На круг Жоржик зарабатывал очень неплохо, Лида его даже Тимофеичу иной раз в пример ставила, отчего отец багровел и ворчал, что, мол, не для того техникум окончил, чтобы валенки подшивать. Егор Петрович и своих детей поднял, и Лиде помогал, когда она в Воронеже на пищевика училась. Сын и дочь Жоржика по праздникам приходили в гости на Овчинниковскую набережную, там в комнате у бабушки отмечали Ритин аттестат зрелости и офицерские погоны Кости, окончившего военное училище. Анна Самсоновна, с которой Жоржик так и не развелся, чтобы в лишних бумажках не запутаться, конечно, на пироги к сопернице никогда не заглядывала, но бабушка всегда ей передавала с Костей или Ритой то кусок кекса, то холодец из свиных ушек, то пол-литровую банку домашней трески под маринадом, которую Башашкин с восторгом называл «белорыбицей в собственном соку»!
Про войну Жоржик не рассказывал, хотя я его постоянно просил: в школе нам поручили разузнать и изложить на двух страничках подвиг отца или деда – для Музея боевой славы. Но он только отмахивался, мол, какие там подвиги? Жив – и слава богу! Странно, конечно, ведь на войне награждают именно за героизм, а Жоржик имел два боевых ордена – Красного Знамени и Отечественной войны первой степени. Чтоб не протыкать единственный костюм толстыми булавками, он отсоединил награды от полосатых колодок, и бабушка два раза в год, на майские и февральские праздники, приметывала ордена за петельки черными нитками к пиджаку, а потом спарывала. 23 Февраля и 9 Мая все фронтовики округи надевали награды и шли, звеня медалями, слушать сердечные поздравления в красные уголки и клубы.
Сойдясь с бабушкой, Жоржик стал вывозить нас летом, как говорит Башашкин, «всем колхозом» на Волгу в Селищи. Сам он был родом из соседней деревни Шатрищи, которую выселили перед тем, как запустить Угличскую плотину. До Кимр мы добирались на теплоходе, шлюзуясь всю ночь, а утром пересаживались на катер и плыли еще час до того места, где в великую русскую реку впадает Калкуновка, а по берегу раскинулись Старые и Новые Селища.
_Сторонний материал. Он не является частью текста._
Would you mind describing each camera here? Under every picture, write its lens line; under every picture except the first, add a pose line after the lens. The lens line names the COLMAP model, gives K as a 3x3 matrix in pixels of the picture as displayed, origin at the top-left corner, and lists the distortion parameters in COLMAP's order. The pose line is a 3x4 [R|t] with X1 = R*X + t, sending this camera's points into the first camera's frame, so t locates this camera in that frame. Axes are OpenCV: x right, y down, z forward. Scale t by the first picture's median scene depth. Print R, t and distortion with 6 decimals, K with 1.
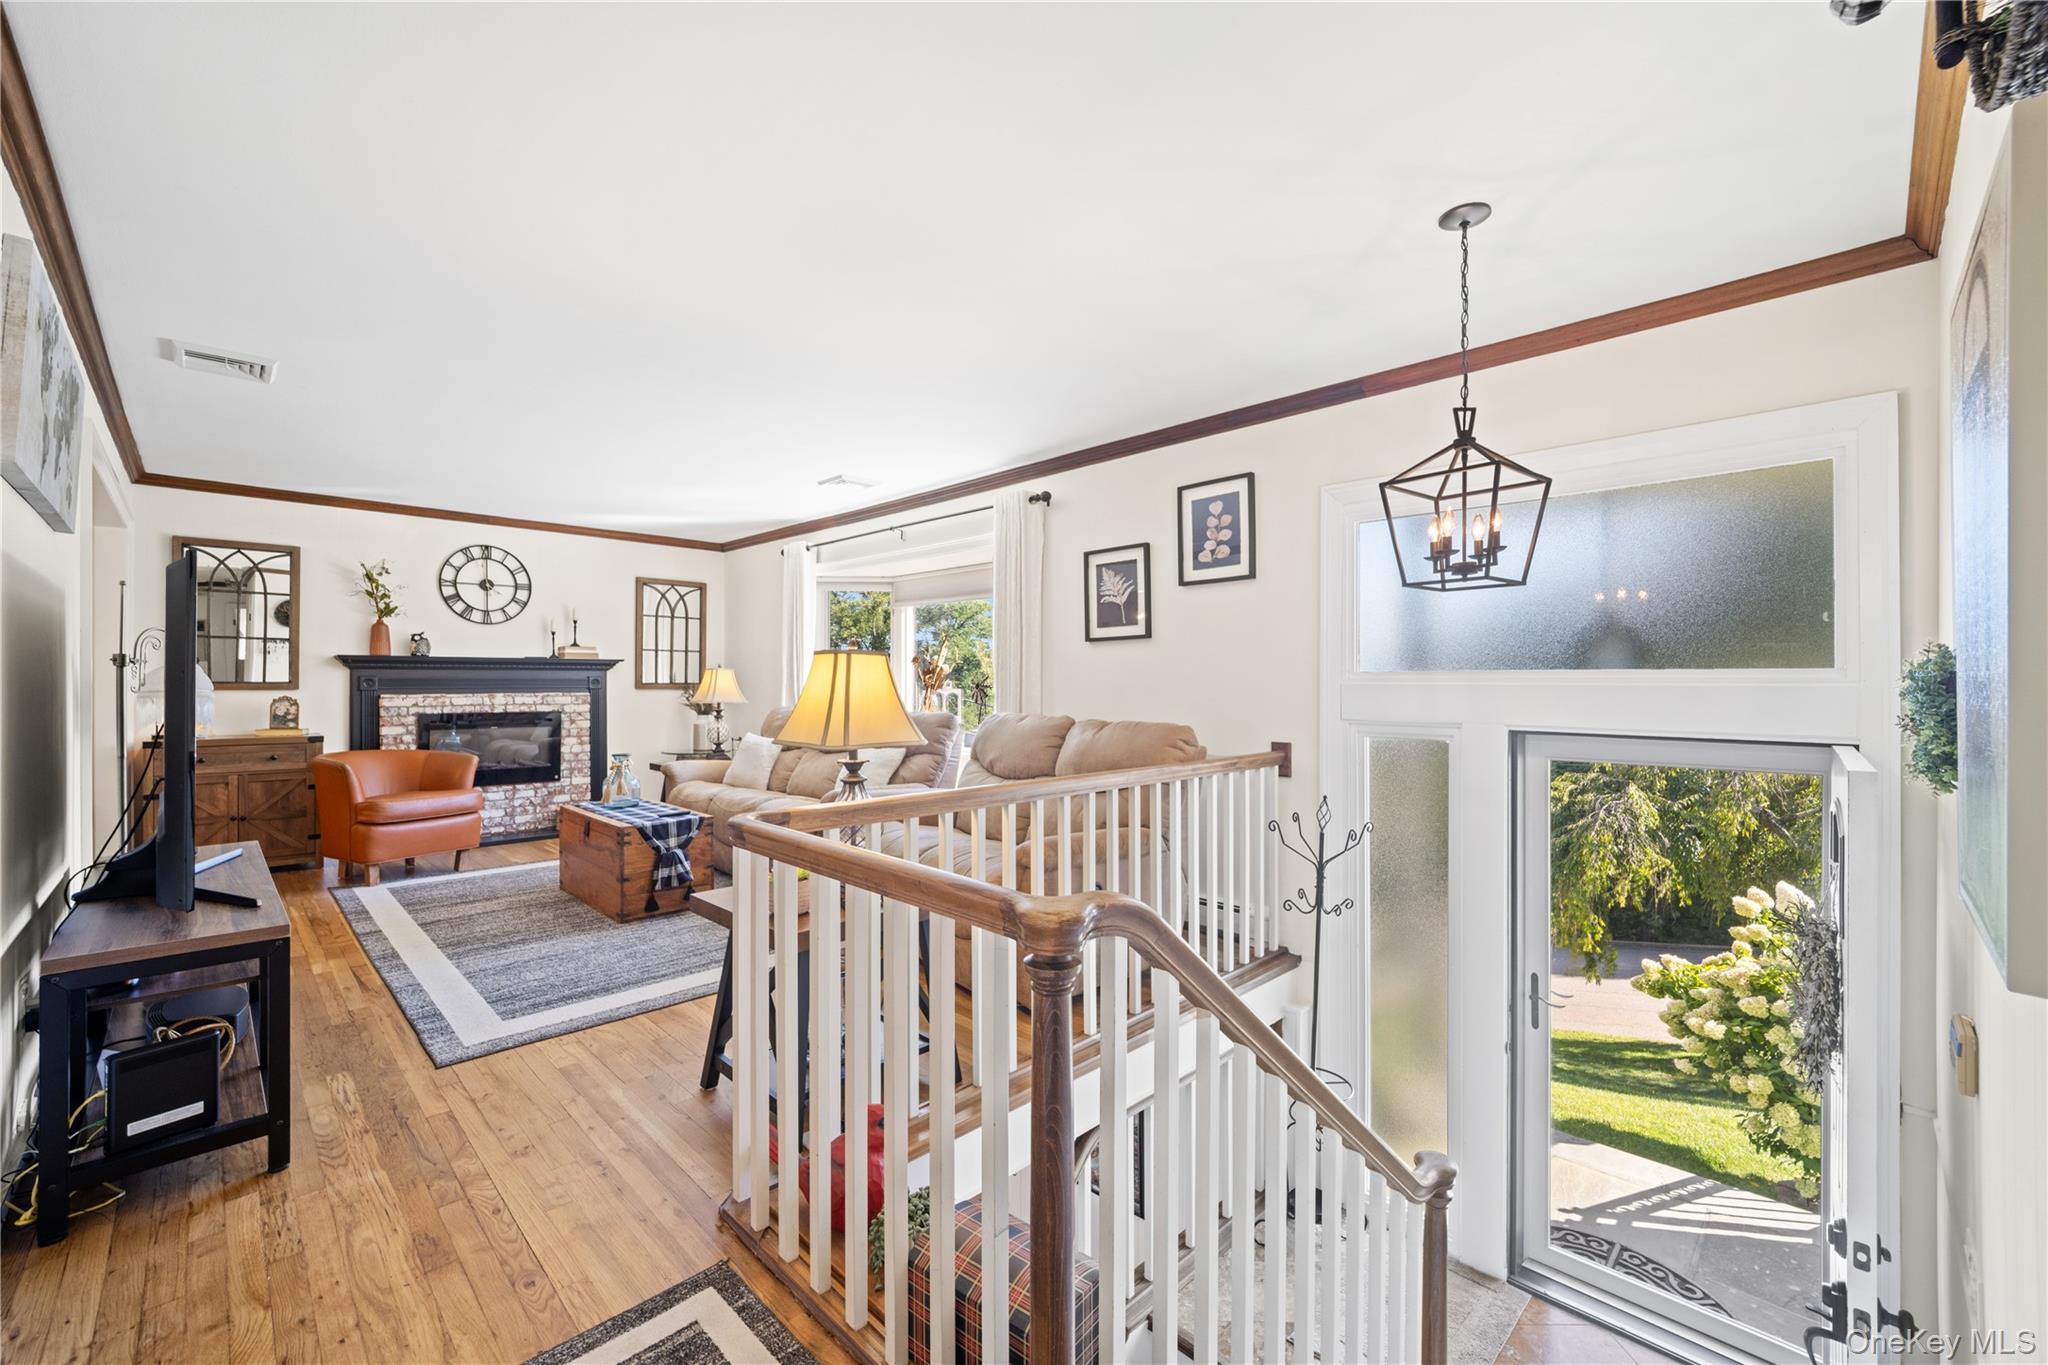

Катер шел с остановками, как автобус, приставал к понтонам и дебаркадерам, развозя заодно душистый свежий хлеб по сельпо. Так вот, недалеко от Белого Городка Жоржик всякий раз показывал мне на берегу большую смоленую лодку, наполовину вытащенную из воды и привязанную цепью к железному крюку, вбитому в песок.
– Нравится, Юрок?
– Ага!
– У меня до войны такая же была. Точь-в-точь. Видно, один мастер ладил. Я договорился, недорого отдают. У хозяина рука отнялась – веслиться теперь не может.
– Надо брать, – кивал я. – Будем на другой берег плавать. Там, Витька сказал, клев чумовой!
– И я так думаю – надо. Да вот беда, Марья Гурьевна категорически против. Ворчит, баловство это: лодка нужна раз в год на месяц, а все остальное время будет гнить на берегу. Я уж и так, и эдак… Ни в какую! Отвечает: лучше тебе новый костюм справим. А зачем мне новый-то? Мне этот бы сносить.